Australia Denies Execution Plea to Indonesia

Australia Denies Execution Plea to Indonesia
Kamis, 18 Februari 2010 | 12:49 WIB

Sumber: KOMPAS.COM
CANBERRA, KOMPAS.com - Australia’s government on Thursday denied asking Indonesia to avoid executing three Australian drug smugglers this year out of concern it would harm Prime Minister Kevin Rudd’s re-election fight. As Australians Scott Rush, Andrew Chan and Myuran Sukumaran prepare final appeals against execution by firing squad, an Australian newspaper said senior diplomats met the Indonesian attorney-general’s office for talks on the trio.

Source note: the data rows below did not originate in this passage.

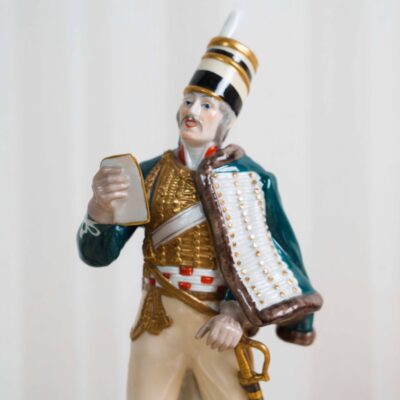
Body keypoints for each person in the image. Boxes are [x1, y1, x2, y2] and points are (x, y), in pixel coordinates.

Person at [77, 34, 322, 400]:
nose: (192, 111)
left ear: (226, 120)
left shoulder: (252, 181)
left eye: (207, 105)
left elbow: (275, 257)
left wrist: (237, 314)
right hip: (157, 322)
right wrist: (99, 209)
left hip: (219, 327)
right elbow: (98, 255)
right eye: (188, 101)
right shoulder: (147, 174)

“We would never tie the circumstances of people facing potentially death row or of consular cases or of people in trouble, we would never tie that to the election cycle,” Acting Foreign Minister Simon Crean told Australian radio.
The three Australians are members of a group known as the Bali Nine, arrested in April 2005 in Bali with 8.3 kg (18 lb) of heroin strapped to their bodies, worth $3.5 million. Rush and ringleaders Chan and Sukumaran were sentenced to death in 2006.

Since their arrests, successive Australian governments have been trying to ensure the death penalty is not carried out, including Rudd, favoured to win a second term in elections later this year despite slipping polls. Rudd has promised to raise the sentences with Indonesian President Susilo Bambang Yudhoyono when court processes are concluded and if the death penalties still stand.

That could come as soon as next month with Yudhoyono to visit Australia from March 9 to 11 to discuss security, economic, development and environmental challenges, while also addressing Australia’s parliament. Any approach for clemency would be a sensitive issue for both countries, with some Indonesian lawmakers and local media likely to see any approach by Rudd to Yudhoyono as interference.

Didiek Darmanto, a spokesman for Indonesia’s attorney-general, told the Sydney Morning Herald newspaper that while no direct request had been made to avoid 2010 executions, Jakarta embassy officials had indirectly raised the issue. “They told us that it was a sensitive political issue ahead of the election,” Darmanto said, according to the paper.

Crean said Canberra was not resorting to closed-door “soft" diplomacy for the Bali Nine because it would be embarrassing for Rudd, a former diplomat, to have a confrontation with Indonesia in the build up to an election.

“We have to deal with all sorts of embarrassments through political cycles. But to make the suggestion that we’re saying ’don’t do anything to these people till after the election is over’ is just plain wrong,” Crean said.

If final appeals by the three, known in Indonesia as judicial reviews, are rejected, the only avenue remaining is a direct plea for clemency to Yudhoyono.